→ What to produce
In the entries below, substitute "camera parameters" for "camera details" and change nothing else. Leave the pictures out of your answer.

→ The data

####

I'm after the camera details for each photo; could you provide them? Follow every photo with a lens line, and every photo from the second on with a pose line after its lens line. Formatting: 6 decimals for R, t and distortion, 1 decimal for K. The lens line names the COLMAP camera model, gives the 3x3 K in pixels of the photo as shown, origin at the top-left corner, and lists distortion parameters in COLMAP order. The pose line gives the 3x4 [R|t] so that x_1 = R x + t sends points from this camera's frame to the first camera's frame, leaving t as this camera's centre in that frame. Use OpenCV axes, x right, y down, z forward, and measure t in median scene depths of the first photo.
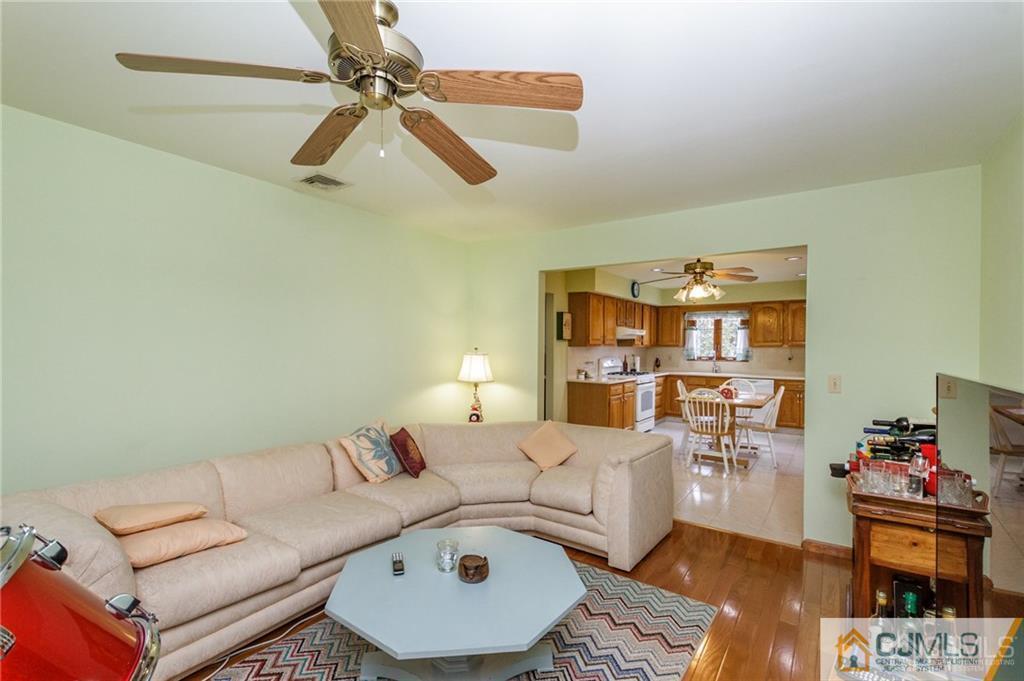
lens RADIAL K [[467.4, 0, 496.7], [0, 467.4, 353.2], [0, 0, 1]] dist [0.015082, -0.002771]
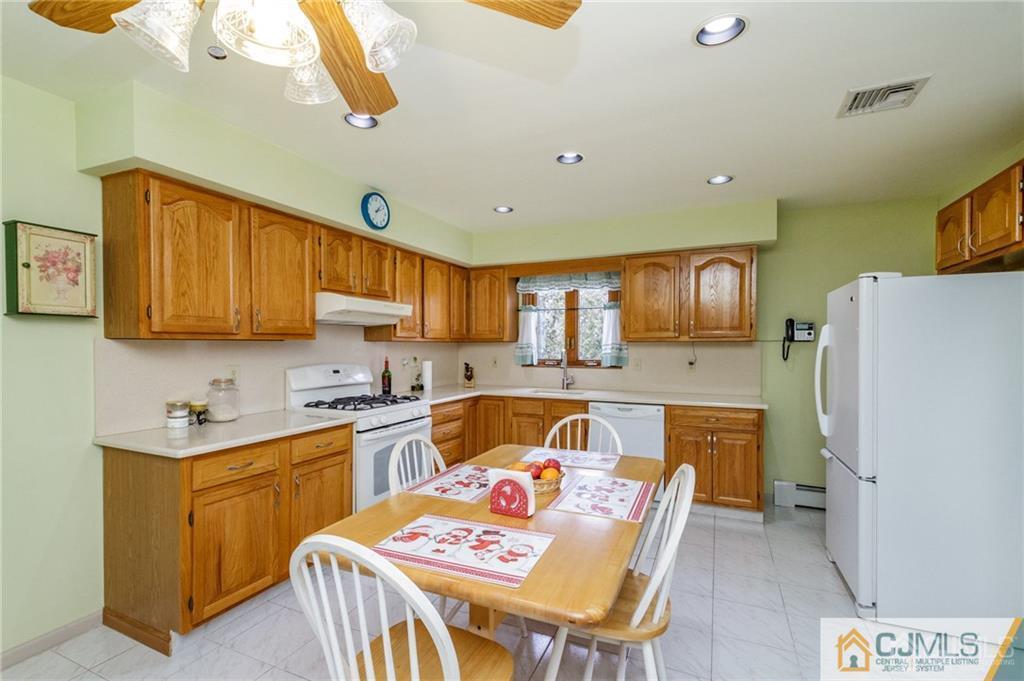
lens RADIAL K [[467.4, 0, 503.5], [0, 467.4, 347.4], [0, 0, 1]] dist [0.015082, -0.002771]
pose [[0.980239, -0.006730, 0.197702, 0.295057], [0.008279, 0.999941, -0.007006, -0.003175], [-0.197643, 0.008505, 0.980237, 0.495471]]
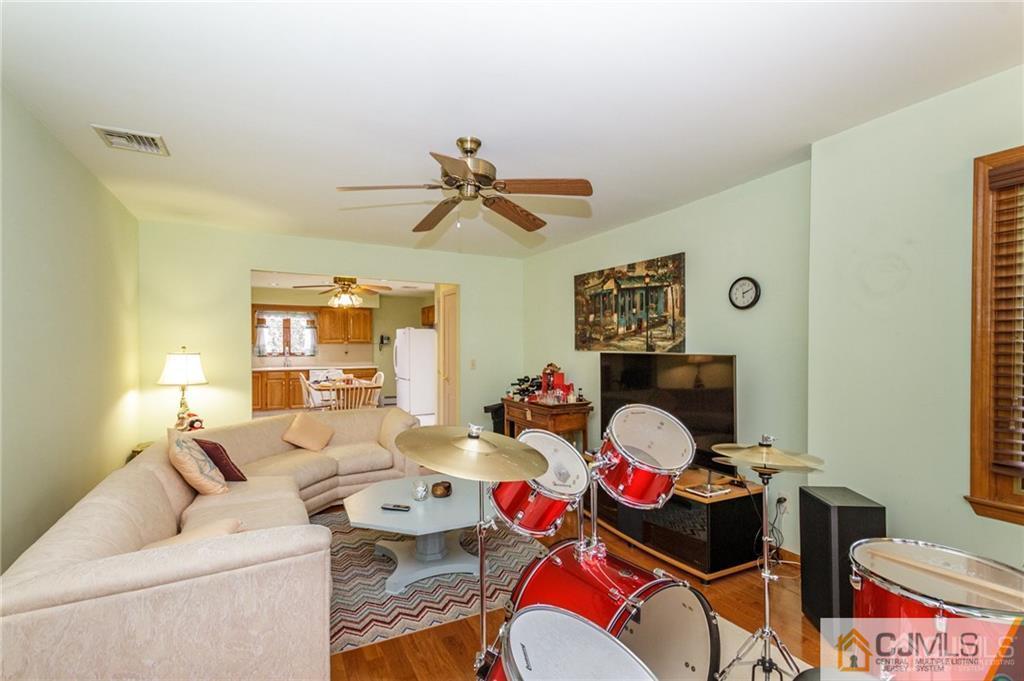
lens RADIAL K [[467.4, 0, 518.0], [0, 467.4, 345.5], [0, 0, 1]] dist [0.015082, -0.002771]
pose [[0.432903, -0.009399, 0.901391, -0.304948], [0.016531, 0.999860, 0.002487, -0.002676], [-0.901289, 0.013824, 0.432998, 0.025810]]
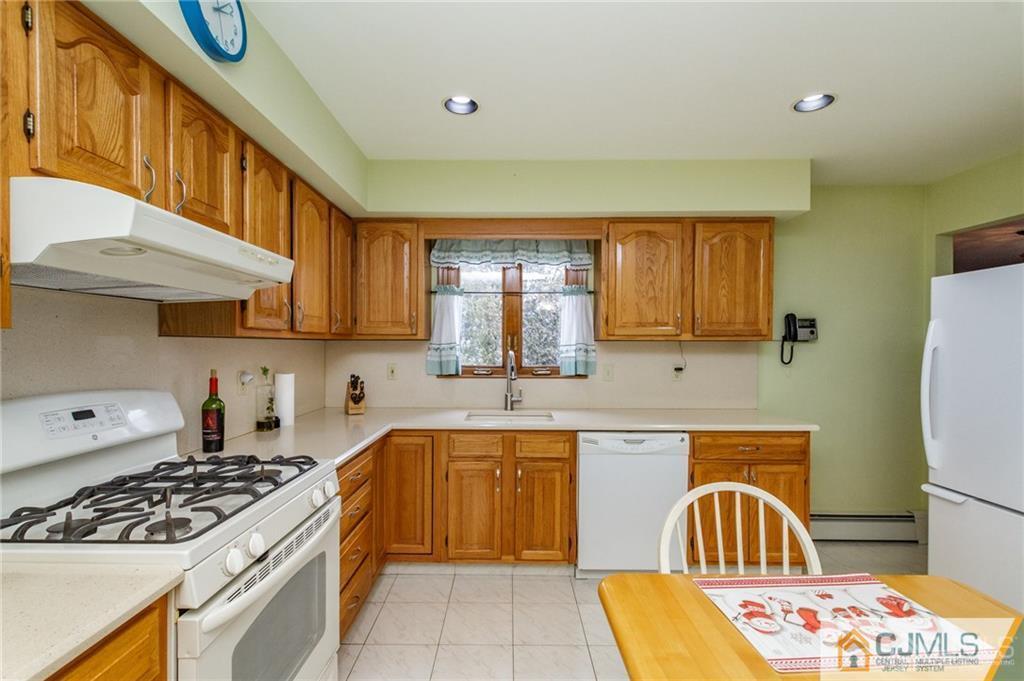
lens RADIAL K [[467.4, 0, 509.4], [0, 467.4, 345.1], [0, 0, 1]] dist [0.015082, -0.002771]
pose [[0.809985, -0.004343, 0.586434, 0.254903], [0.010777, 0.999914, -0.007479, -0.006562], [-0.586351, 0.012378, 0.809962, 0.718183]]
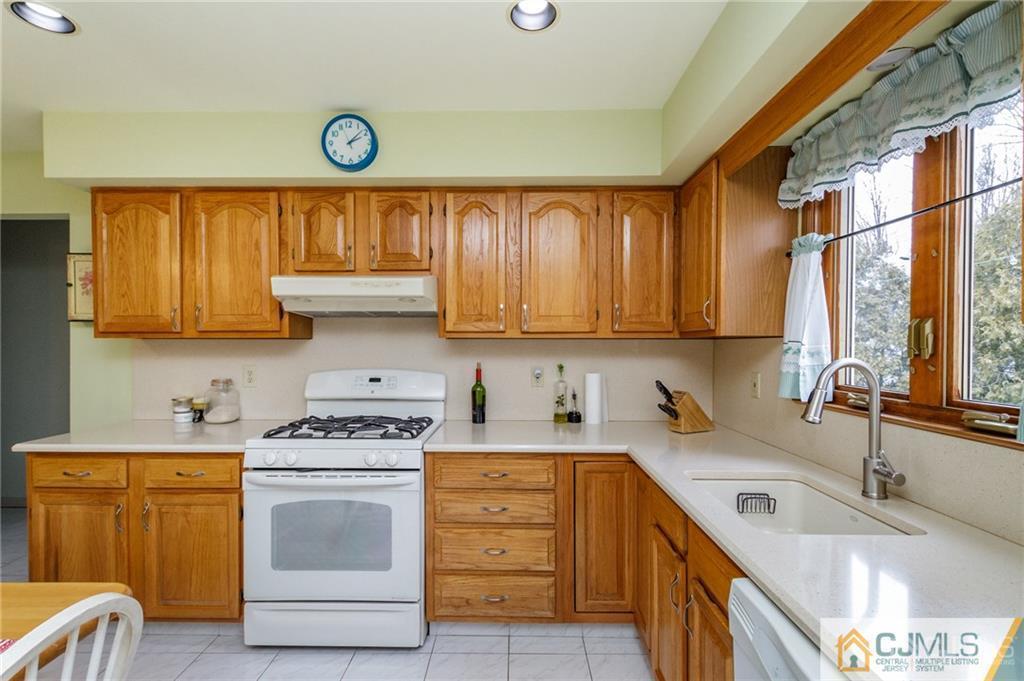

####

→ Answer box
I'm after the camera parameters for each photo; could you provide them? Follow every photo with a lens line, and every photo from the second on with a pose line after its lens line. Formatting: 6 decimals for R, t and distortion, 1 decimal for K. The lens line names the COLMAP camera model, gives the 3x3 K in pixels of the photo as shown, origin at the top-left corner, and lists distortion parameters in COLMAP order. The pose line gives the 3x4 [R|t] so that x_1 = R x + t sends points from this camera's frame to the first camera's frame, leaving t as this camera's centre in that frame. Use OpenCV axes, x right, y down, z forward, and measure t in median scene depths of the first photo.
lens RADIAL K [[467.4, 0, 496.7], [0, 467.4, 353.2], [0, 0, 1]] dist [0.015082, -0.002771]
lens RADIAL K [[467.4, 0, 503.5], [0, 467.4, 347.4], [0, 0, 1]] dist [0.015082, -0.002771]
pose [[0.980239, -0.006730, 0.197702, 0.295057], [0.008279, 0.999941, -0.007006, -0.003175], [-0.197643, 0.008505, 0.980237, 0.495471]]
lens RADIAL K [[467.4, 0, 518.0], [0, 467.4, 345.5], [0, 0, 1]] dist [0.015082, -0.002771]
pose [[0.432903, -0.009399, 0.901391, -0.304948], [0.016531, 0.999860, 0.002487, -0.002676], [-0.901289, 0.013824, 0.432998, 0.025810]]
lens RADIAL K [[467.4, 0, 509.4], [0, 467.4, 345.1], [0, 0, 1]] dist [0.015082, -0.002771]
pose [[0.809985, -0.004343, 0.586434, 0.254903], [0.010777, 0.999914, -0.007479, -0.006562], [-0.586351, 0.012378, 0.809962, 0.718183]]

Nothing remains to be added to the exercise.